# Black Streak & Mini Water Channel Cleaning.



## jeff28rsds (Jul 16, 2005)

Well. After two seasons now, it seems that the black streaks from the roof downspouts were upon me after every weekend? I washed the roof again this week, and noticed a nice think green & brown scum layer in the bottom of the water channel (gutter). I took out the ol' power washer on a real easy setting and blew it stainless steel clean. I am now hoping the the scum that washes out with the water will lessen the black streak. I'll update after a few rains and outings. I had to chuckle. As a kid, my grandma made me clean the gutters on her house every spring and fall! I guess I get to continue the routine on my TT too....


----------



## Katrina (Dec 16, 2004)

It never ends, does it?


----------



## PDX_Doug (Nov 16, 2004)

I'll bet at the time, it seemed like real pain.
Little did you know, grandma was preparing you for taking care of your future Outback.
Pretty smart old gal, I'd say!









Happy Trails,
Doug


----------



## wolfwood (Sep 19, 2005)

Which brings me back to MY activities this past weekend....

Tried to get the black streaks off the fiberglass....with the stuff the dealer said they use....and with little success (arm muscles have been built up, though







). I know there are lots of threads out there....but here's another one sitting right in front of me. What's the best product (that I can get ahold of) for getting this cr** off? btw, we do have several marine stores....ie. West Marine, etc. Is that a better source than the dealer?


----------



## California Jim (Dec 11, 2003)

Since I installed the gutter extensions I have never had a black streak. I also blast out the gutters with the hose 2-3 times a year. It really works well


----------



## jeff28rsds (Jul 16, 2005)

Yeah, I bought them too....Never seems to be enough time to get them on though. I think I'll get that going ASAP now too. Thanks for the 411 on that.



California Jim said:


> Since I installed the gutter extensions I have never had a black streak. I also blast out the gutters with the hose 2-3 times a year. It really works well
> 
> 
> 
> ...


----------



## wolfwood (Sep 19, 2005)

I've got gutter extensions AND black streaks!!!







In fact, most (not all) of the streaking is just below the extensions







(btw, ... if it matters.... Puff lives in a field ... no trees within 50 feet and even those are smaller than the TT)


----------



## camping479 (Aug 27, 2003)

wolfwood said:


> I've got gutter extensions AND black streaks!!!
> 
> 
> 
> ...


Which extensions do you have?? Mine extend away from the trailer by about 3 inches so very little water gets on the trailer unless they get clogged.

→ **BRIEF 1**
Render this sentence from the gutter-cleaning thread in Spanish: "Since I installed the gutter extensions I have never had a black streak."
→ **BRIEF 2**
Echo the gutter-cleaning thread word for word, from "I'll bet at" up to and including "gal, I'd say!".
→ **BRIEF 3**
In the gutter-cleaning thread, how far do camping479's gutter extensions reach away from the trailer?
Rely only on the thread above for everything that follows.

→ **INFORMATION**

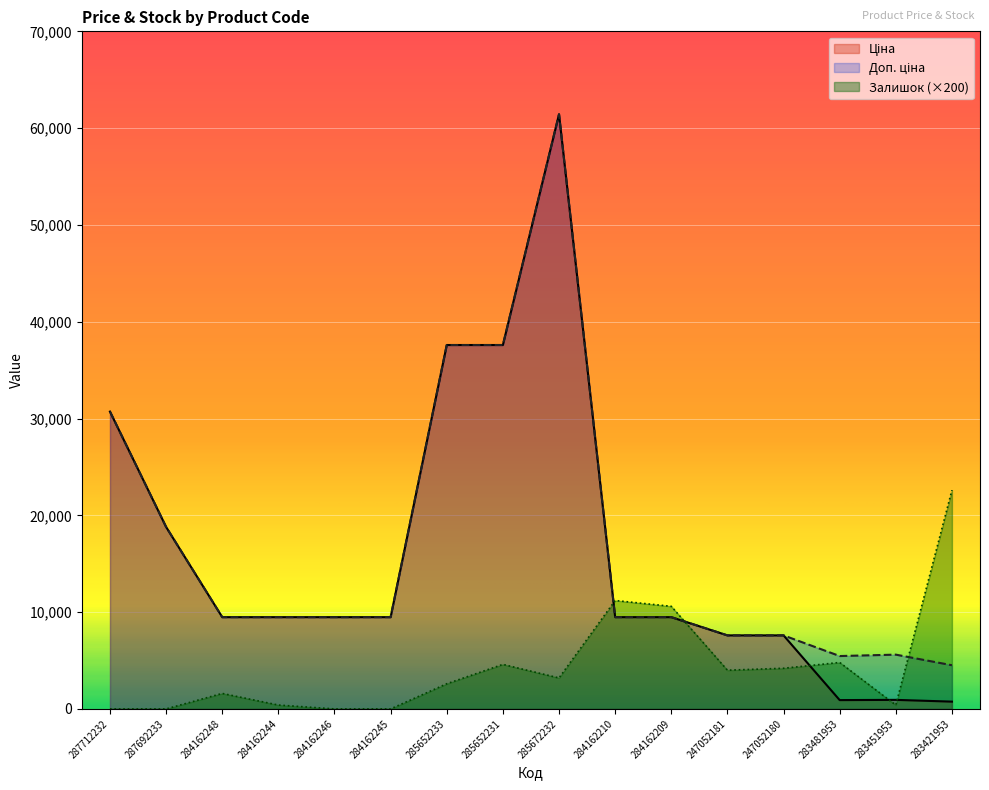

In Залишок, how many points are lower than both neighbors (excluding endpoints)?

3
...
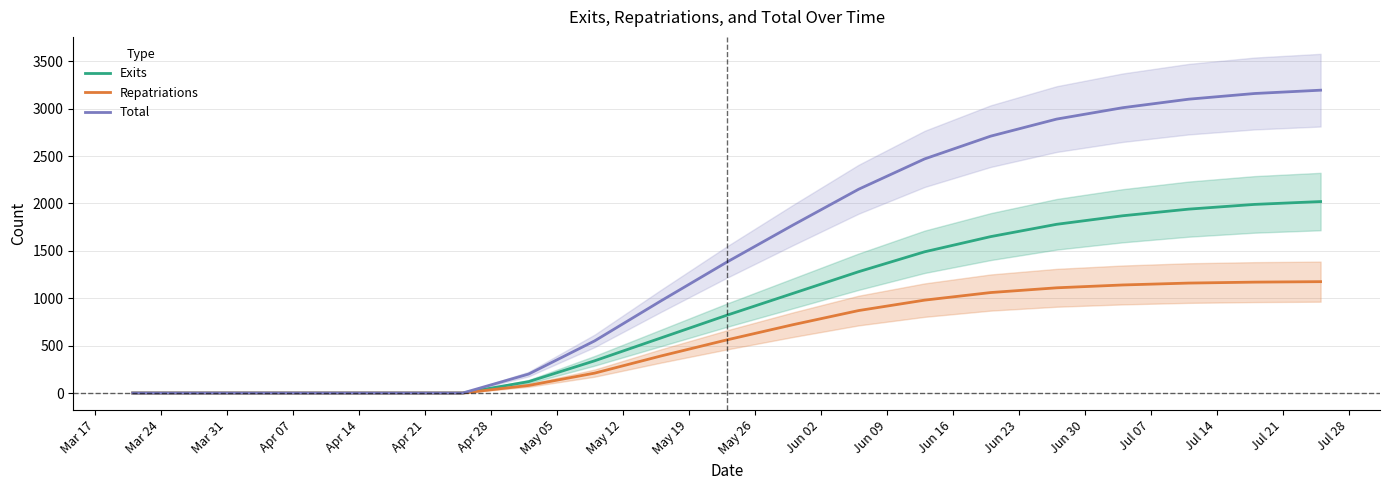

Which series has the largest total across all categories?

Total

→ **ANSWER AREA 1**
Desde que instalé las extensiones de canaleta, nunca he tenido una mancha negra.

→ **ANSWER AREA 2**
I'll bet at the time, it seemed like real pain.
Little did you know, grandma was preparing you for taking care of your future Outback.
Pretty smart old gal, I'd say!

→ **ANSWER AREA 3**
About 3 inches.